Il livello di civiltà di una città si misura da come ci si interessa, da come si interviene nei confronti delle figure fragili di tutte le età, per far si che la loro vita e i loro diritti siano rispettati e praticati
dall'intera comunità . Vivere la città è un diritto di tutti, e gli Amministratori per primi dovrebbero saperlo, i Vigli Urbani, gli Esercizi commerciali, i punti di ritrovo ecc,  i cittadini pure.
Allora perchè si continua a calpestare la condizione delle persone fragili?
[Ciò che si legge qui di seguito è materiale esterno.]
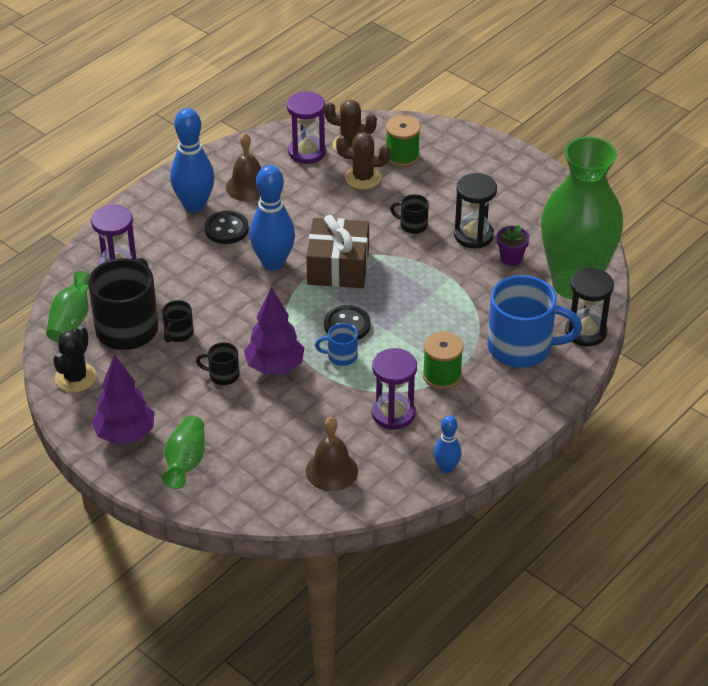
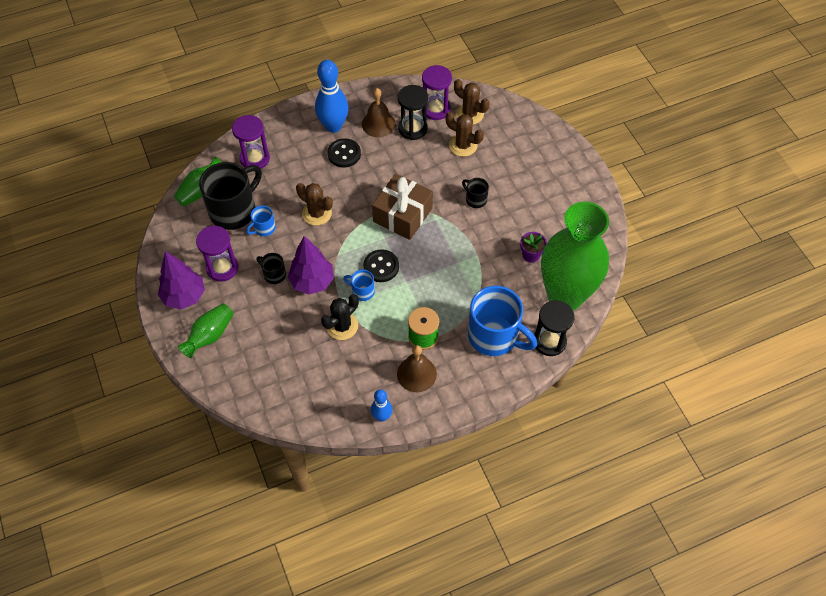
camera: 25 degrees right, 15 degrees up
black cactus [53,326,96,392] -> black cactus moved to [321,294,359,340]
black mug [162,300,194,343] -> blue mug [246,205,276,236]
blue bowling pin [249,165,295,271] -> none
brown bell [306,417,358,491] -> brown bell moved to [397,345,437,392]
purple hourglass [372,348,417,430] -> purple hourglass moved to [196,226,238,282]
green spool [386,115,420,167] -> none
black hourglass [454,173,497,248] -> black hourglass moved to [398,85,428,140]
none -> brown cactus [296,183,333,226]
La città di Napoli le sue Amministrazioni e la stragande parte dei suoi cittadini devono essere qualificati ultimi nei livelli di civiltà perchè ghettizzano i portatori di disabilità che sono cittadini a tutti gli effetti ma che a causa della loro condizione vengono crudelmente allontanati dalla vita complessiva della città del mare, del golfo, del vento, della simpatia, della cordialità, dei prezzi bassi, della pizza, del mandolino, del caffè...

Mica bisogna far intervenire...L'ONU... per salvare i portatori di disabilità di ogni età dagli attuali antichi "arresti domiciliari"?